# FAQs





### Why does `pydap` take so long to download, and how can I improve it?
$\textbf{Answer}:$ There are broadly two stages at which `pydap` downloads content: `a)` during the dataset creation, and `b)` fetching numerical / array data. These look like this:

**a) Metadata / dataset creation**
```python
pyds = open_url(<opendap_url>, session=my_session, protocol='dap2 | dap4')
```
This stage is usually fast, but the speed depends on various factors:
* **Authentication**. There may be many redirects. When possible try to use token authentication which reduces the amount of redirects.
  
* **Hierarchical metadata**. Some datasets, in particular associated with level 2 data, can contain nested `Groups` (`Groups` are part of the `DAP4` protocol), and parsing the complex metadata during the dataset creation can be time-consuming. To reduce the timing, you can use the [Data Request Form](https://www.opendap.org/support/online-help-files/) to construct a `Constraint Expression` that reduces the amount of `Groups` and variables you wish to include in your dataset. This is, an `<opendap_url>` with a `CE` allows you to discard variables before creating the dataset  (To inspect the Data Request Form associated with a dataset on a DAP4 server, append a `.dmr` to the `<opendap_url>`). The documentation on [Constraint expressions](ConstraintExpressions) has an example demonstrating the use of `CE`s to reduce the size of the dataset before the dataset creation.

* **Cache the Session**. Starting with `pydap` version `3.5.4`, `pydap` can use `requests-cache` to cache sessions. Caching the session means that `pydap` store the `dmr` (i.e. the metadata) after the first download, for later use. `requests-cache` can also recover credentials from the `~/.netrc` file, and handle token authentication.
```python
from pydap.net import create_session

my_session = create_session(use_cache=True) # False is the default

pyds = open_url(<opendap_url>, session=my_session, protocol='dap2 | dap4')
```
Caching the session also implies caching the `dap` / `dods` responses (the numerical array values), which also speeds up the analysis. The documentation section on [Pydap as a Client](PydapAsClient) has short example demonstrating the use of caching the `dmr` during the dataset creation.

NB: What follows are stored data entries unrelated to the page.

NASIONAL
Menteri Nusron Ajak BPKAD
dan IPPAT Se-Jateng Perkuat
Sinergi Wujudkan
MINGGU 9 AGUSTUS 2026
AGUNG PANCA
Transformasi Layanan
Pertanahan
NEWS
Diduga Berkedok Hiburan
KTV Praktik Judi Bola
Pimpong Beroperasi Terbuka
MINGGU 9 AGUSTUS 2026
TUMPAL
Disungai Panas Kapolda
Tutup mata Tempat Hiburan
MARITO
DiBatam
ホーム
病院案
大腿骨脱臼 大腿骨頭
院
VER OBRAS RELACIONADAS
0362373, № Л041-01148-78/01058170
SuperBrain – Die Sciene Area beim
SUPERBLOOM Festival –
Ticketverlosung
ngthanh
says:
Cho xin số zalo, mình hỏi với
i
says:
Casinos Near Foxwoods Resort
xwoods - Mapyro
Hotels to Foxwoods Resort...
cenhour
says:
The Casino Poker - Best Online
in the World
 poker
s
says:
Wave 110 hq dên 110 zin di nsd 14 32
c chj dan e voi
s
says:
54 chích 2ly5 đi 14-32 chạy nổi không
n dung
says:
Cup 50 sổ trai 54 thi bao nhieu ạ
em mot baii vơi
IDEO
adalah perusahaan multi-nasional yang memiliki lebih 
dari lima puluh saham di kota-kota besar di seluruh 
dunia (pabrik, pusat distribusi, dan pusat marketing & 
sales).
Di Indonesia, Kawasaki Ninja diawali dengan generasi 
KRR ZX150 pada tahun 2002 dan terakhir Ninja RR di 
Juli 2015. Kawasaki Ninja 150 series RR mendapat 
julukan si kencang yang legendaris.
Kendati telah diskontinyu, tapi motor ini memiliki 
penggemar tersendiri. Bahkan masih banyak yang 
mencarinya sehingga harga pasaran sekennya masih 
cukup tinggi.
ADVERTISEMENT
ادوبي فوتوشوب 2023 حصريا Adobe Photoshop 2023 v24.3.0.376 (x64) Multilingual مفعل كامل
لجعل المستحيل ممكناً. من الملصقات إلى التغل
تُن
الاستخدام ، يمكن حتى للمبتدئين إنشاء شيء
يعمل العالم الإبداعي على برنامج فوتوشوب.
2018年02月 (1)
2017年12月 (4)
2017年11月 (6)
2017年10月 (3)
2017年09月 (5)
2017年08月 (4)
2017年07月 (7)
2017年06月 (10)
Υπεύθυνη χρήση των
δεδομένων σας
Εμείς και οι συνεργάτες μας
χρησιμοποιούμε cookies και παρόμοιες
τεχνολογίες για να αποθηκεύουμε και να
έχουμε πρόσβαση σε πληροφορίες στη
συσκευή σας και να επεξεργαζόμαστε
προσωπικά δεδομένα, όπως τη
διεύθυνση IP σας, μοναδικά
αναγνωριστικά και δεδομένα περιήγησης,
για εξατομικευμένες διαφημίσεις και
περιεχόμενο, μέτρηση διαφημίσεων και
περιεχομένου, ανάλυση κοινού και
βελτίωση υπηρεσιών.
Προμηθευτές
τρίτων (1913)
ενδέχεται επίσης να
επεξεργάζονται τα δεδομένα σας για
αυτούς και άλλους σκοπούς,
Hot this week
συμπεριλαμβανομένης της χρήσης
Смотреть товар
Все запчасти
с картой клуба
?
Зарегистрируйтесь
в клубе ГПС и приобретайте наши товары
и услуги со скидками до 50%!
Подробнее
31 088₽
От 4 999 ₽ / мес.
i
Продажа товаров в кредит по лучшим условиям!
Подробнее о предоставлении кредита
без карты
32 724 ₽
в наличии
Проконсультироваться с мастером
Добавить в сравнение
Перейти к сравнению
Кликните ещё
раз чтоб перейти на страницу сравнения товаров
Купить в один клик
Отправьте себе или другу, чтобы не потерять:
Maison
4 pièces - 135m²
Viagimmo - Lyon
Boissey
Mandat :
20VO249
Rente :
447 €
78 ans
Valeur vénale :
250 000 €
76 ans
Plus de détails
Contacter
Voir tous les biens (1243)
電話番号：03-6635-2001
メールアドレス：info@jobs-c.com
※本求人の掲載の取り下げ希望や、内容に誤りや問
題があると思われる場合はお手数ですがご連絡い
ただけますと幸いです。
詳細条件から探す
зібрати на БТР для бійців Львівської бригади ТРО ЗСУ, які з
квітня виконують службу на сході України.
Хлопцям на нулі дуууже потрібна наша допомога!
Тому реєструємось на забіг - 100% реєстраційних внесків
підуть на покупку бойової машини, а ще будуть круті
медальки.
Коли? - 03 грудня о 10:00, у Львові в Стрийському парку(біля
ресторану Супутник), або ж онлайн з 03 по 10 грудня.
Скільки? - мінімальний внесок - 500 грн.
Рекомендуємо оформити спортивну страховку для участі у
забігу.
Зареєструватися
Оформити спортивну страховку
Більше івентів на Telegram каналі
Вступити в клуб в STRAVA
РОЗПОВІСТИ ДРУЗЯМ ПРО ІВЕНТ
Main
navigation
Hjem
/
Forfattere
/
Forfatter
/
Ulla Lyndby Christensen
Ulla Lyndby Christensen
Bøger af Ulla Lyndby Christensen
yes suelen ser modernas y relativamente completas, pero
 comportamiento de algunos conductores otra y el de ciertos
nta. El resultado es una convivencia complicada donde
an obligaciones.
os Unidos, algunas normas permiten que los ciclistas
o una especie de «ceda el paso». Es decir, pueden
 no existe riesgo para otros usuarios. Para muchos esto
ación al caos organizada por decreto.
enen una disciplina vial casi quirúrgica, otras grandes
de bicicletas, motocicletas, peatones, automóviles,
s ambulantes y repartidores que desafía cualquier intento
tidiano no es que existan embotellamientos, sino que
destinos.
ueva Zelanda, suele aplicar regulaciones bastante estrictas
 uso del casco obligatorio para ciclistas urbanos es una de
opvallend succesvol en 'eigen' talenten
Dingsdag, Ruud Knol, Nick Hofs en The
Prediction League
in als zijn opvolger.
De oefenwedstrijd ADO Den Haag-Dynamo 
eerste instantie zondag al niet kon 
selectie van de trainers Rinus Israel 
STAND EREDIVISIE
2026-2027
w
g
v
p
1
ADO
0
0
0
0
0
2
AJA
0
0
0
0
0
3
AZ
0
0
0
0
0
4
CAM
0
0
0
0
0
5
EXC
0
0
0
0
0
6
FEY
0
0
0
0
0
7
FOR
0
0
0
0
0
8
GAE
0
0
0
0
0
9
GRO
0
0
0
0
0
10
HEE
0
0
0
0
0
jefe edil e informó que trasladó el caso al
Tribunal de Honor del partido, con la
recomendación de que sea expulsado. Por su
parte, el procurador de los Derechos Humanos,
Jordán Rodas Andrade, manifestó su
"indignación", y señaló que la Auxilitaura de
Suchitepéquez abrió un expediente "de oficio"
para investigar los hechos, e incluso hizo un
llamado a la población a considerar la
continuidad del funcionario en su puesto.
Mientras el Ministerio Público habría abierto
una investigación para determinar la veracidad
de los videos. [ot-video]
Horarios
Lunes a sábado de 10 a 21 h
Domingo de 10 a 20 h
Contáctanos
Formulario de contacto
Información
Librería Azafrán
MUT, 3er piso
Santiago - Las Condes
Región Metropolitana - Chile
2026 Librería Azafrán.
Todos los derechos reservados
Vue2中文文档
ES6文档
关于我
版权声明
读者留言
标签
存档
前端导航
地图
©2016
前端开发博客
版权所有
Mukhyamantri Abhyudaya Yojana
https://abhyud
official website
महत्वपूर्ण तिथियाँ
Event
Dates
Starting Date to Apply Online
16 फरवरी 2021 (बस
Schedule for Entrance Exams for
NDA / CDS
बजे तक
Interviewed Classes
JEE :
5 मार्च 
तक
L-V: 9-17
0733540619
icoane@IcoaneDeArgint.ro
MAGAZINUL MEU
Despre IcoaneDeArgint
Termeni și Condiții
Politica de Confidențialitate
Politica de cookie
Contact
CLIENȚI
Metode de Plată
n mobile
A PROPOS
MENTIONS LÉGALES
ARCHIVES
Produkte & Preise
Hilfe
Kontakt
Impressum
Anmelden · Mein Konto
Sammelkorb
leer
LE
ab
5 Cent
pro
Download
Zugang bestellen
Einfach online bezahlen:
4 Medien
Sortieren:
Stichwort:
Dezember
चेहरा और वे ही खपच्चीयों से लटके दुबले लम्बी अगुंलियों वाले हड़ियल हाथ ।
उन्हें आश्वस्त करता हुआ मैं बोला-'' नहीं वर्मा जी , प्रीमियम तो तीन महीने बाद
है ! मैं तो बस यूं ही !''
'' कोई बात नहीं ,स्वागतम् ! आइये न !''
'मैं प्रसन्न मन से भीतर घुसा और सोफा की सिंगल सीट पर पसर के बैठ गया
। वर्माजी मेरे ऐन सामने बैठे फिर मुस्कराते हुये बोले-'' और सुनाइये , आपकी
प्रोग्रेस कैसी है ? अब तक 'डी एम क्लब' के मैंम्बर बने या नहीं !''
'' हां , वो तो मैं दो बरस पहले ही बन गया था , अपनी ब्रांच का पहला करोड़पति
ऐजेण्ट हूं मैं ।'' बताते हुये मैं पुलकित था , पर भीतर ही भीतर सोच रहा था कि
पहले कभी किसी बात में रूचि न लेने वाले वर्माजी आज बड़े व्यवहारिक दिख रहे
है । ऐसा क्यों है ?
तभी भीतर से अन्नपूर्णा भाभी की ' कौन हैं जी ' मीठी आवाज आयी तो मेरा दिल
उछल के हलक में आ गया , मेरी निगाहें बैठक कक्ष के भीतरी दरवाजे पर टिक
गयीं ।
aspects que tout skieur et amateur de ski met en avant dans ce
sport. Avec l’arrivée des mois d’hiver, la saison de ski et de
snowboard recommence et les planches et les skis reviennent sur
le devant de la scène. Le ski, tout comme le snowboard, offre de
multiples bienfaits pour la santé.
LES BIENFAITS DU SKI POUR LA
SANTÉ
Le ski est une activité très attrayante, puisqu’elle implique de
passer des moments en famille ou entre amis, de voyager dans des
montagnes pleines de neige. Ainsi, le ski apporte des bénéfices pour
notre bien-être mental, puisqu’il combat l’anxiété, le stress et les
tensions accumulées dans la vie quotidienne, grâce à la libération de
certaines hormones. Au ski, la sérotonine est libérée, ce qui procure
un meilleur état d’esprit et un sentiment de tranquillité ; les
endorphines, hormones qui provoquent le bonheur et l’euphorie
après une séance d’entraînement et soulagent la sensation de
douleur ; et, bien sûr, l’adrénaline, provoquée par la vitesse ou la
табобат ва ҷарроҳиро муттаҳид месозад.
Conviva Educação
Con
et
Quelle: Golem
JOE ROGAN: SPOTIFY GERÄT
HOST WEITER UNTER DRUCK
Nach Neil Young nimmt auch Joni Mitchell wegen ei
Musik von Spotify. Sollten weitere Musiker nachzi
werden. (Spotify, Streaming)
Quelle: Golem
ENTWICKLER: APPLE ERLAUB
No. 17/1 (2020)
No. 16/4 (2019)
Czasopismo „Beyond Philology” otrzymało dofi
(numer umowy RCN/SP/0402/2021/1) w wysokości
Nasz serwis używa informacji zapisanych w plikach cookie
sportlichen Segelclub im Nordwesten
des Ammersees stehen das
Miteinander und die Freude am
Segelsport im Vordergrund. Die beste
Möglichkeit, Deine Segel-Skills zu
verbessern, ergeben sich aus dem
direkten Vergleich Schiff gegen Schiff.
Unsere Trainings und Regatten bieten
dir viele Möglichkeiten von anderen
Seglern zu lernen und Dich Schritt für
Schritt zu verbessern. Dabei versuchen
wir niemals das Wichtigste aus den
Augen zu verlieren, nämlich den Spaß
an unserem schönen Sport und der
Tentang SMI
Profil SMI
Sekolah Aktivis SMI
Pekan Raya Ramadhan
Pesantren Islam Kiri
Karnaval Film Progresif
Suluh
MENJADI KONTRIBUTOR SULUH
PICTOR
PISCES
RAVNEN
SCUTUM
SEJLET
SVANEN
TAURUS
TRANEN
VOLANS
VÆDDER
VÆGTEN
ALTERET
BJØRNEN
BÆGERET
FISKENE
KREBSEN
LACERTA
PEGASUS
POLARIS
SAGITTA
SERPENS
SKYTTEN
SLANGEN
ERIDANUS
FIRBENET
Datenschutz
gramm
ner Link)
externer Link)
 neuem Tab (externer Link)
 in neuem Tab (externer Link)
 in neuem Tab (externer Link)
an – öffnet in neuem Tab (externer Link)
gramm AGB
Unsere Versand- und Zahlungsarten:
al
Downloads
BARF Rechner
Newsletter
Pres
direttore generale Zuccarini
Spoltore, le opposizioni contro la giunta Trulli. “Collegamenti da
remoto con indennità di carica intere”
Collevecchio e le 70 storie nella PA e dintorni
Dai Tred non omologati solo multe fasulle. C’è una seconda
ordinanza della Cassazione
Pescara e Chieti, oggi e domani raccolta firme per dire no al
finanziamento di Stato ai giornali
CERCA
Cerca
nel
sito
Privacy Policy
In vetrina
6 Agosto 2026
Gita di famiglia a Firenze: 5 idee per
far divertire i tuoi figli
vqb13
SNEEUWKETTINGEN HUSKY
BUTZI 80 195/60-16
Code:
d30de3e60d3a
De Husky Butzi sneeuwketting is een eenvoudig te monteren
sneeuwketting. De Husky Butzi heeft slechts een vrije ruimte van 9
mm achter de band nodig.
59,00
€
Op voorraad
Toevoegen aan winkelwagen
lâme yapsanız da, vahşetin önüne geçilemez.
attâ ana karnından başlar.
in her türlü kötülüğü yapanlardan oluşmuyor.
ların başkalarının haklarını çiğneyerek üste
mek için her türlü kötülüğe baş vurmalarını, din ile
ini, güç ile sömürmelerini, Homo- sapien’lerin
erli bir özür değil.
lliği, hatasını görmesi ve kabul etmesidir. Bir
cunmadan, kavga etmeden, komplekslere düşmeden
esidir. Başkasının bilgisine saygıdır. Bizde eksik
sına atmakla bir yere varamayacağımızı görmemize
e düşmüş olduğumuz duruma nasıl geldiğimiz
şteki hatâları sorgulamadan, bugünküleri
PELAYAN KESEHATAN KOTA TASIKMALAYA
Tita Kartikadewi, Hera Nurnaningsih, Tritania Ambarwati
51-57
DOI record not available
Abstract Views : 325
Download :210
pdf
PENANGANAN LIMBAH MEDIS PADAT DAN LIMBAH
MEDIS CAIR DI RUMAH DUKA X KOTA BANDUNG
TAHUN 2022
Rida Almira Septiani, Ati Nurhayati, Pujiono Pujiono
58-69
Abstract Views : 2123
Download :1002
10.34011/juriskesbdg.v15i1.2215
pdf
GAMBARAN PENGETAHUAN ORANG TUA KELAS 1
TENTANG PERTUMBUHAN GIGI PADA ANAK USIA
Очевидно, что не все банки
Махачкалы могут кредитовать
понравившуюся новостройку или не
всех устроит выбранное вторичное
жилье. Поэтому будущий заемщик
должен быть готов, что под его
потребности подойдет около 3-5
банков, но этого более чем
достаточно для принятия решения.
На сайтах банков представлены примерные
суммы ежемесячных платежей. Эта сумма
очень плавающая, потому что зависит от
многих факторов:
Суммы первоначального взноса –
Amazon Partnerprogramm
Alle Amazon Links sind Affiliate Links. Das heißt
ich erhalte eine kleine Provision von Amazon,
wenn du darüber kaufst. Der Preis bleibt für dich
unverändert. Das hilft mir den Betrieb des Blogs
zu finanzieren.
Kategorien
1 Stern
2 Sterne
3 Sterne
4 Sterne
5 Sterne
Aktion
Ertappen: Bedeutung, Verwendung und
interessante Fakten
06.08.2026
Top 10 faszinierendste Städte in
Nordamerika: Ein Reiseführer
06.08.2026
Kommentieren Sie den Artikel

**b) Fetching numerical data**
`pydap` downloads array data in the form of `.dap` (DAP4) or `.dods` (DAP2) when slicing the array. This is, when:
```python
pyds["VarName"][:] # this will download the entirety of the array, a different indexing will only download the subset
```
or when accessing via `xarray` (with `engine="pydap"`)
```python
ds['varName'].isel(dim1=dim1_slice, dim2=dim2_slice) # e.g.
```
The speed of download can depend on many factors: chunking of remote dataset, size of download, internet speed, the remote server, etc. We recommend:

* **Subset the Variable**. This limits the size of download (specially when remote datasets are a virtual aggregated of many many remote files). Some organizations impose a 2Gb limit on the download. The Example on using pydap with [PACE](notebooks/PACE) data has a nice example of downloading all the coords arrays (`lat` and `lon`) to identify the subset of 2D array of interest. 

* **Cache the Session** . Same as with the dataset creation, a cached session can also store `.dap`/`.dods` responses. This will also limit the times a (repeated) download is requested to the server. 

* **Diagnosing**. It is possible that the remote dataset has many small chunks, resulting in very slow performance. This, along with internet connection, are performance problems outside of the scope of `pydap`. A useful diagnose if the issue is withg `pydap` or with the remote server, is to use curl to download the response.

```python
curl -L -n "<opendap_url_with_constraint_expression>" 
```
where `-L` implies following redirects, and `-n` instructs `curl` to recover authentication from the `~/.netrc` file. This last one is only necessary when authentication is required. For example, to download a `.dap` (DAP4) response from a dap4 server (with no authentication required):

```python
curl -L -o output.dap "http://test.opendap.org/opendap/data/nc/coads_climatology.nc.dap?dap4.ce=/TIME"
```
The following command downloads only the variable `TIME` from [this test](http://test.opendap.org/opendap/data/nc/coads_climatology.nc.dmr) dataset. The download should be very fast. When slicing an array `pydap` does something very similar: downloads a `.dap` response for a single variable, in this case `TIME`. Pydap should not take too much longer that `curl` to download the `.dap` response.